The Banner is not identifying the alternate suspects. Neither man has been charged in the case and authorities continue to investigate them.
In the past, prosecutors described one of them β the man named in Urickβs note β as a teacher and mentor at the mosque where Syed attended. He testified that he βcounseled the defendant on the impropriety of his relationship with the victim in this caseβ and bought him a cell phone two days before the killing, according to court documents.
Syedβs attorney, M. Cristina Gutierrez, represented the man when he appeared and testified before a grand jury in the case.

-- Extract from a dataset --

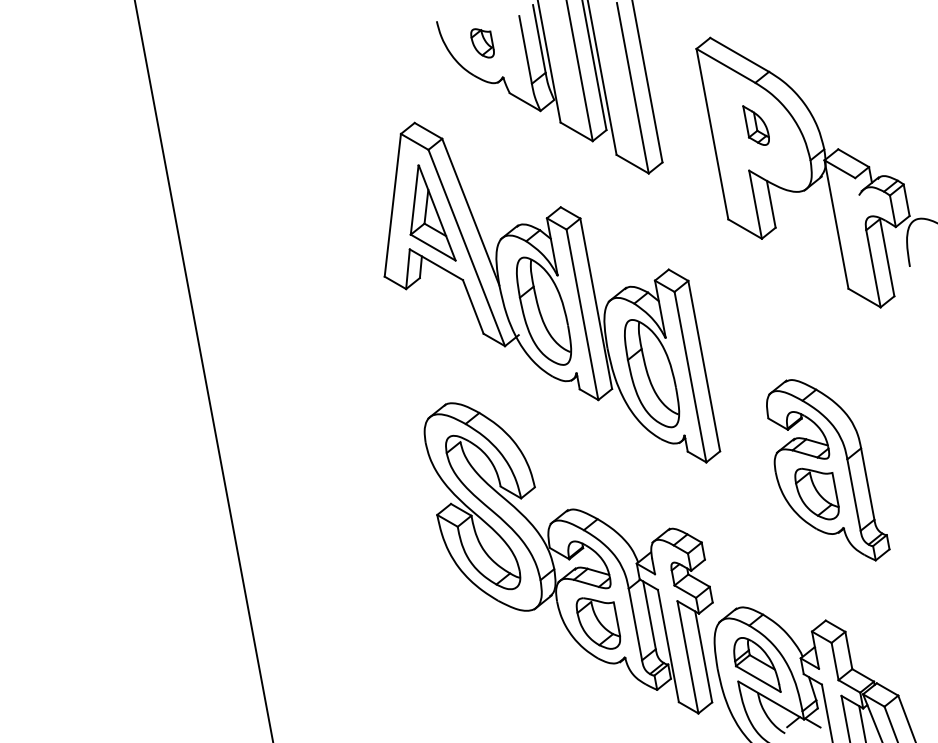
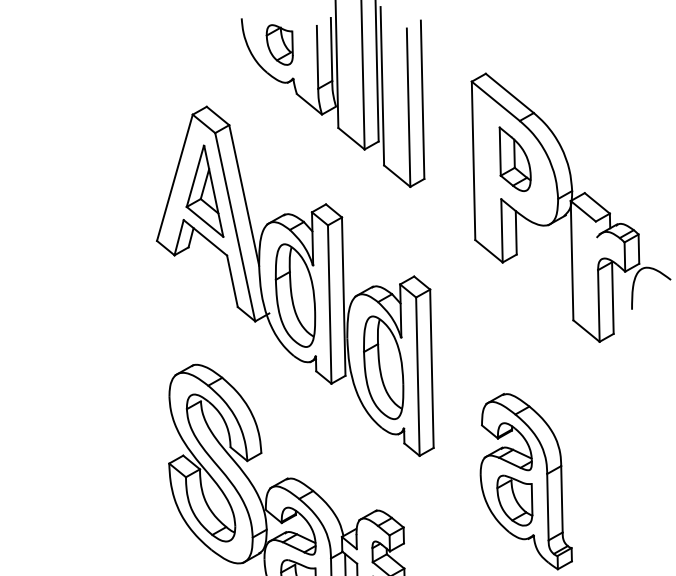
part: (482, 43) -> (279, 45), size x1.43
part: (755, 125) -> (513, 159), size x1.67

In 2017, the man, a former dentist, was sentenced in D.C. court to 16 1/2 years in prison for sexually assaulting five male patients and one employee, as well as inappropriately touching another employee. The crimes happened between 2010 and 2014. He would give the patients nitrous oxide then sexually assault them while they were sedated, according to prosecutors. He worked as a dentist at Universal Smiles DC.
He later pleaded guilty in U.S. District Court in D.C. to a $5 million health care fraud scheme.
Prosecutors dismissed all criminal charges against Syed about three weeks after the judge overturned his conviction and released him on house arrest. In dismissing the charges, they cited a new round of testing that found no trace of Syedβs DNA on Leeβs shoes and other items from the crime scene.
Leeβs family has objected to prosecutorβs handling of the case, saying they deserved more notice before prosecutors decided to overturn the conviction and dismiss the charges. They have asked the courts for a chance to participate in a hearing on the new evidence. The familyβs attorney says they do not want to interfere with Syedβs release from prison.
Meanwhile, litigation continues in the case with a battery of court filings from defense attorneys, the attorney generalβs office, even the judge who presided over Syedβs trial. Officials continue to argue over whether the Lee family appeal should continue.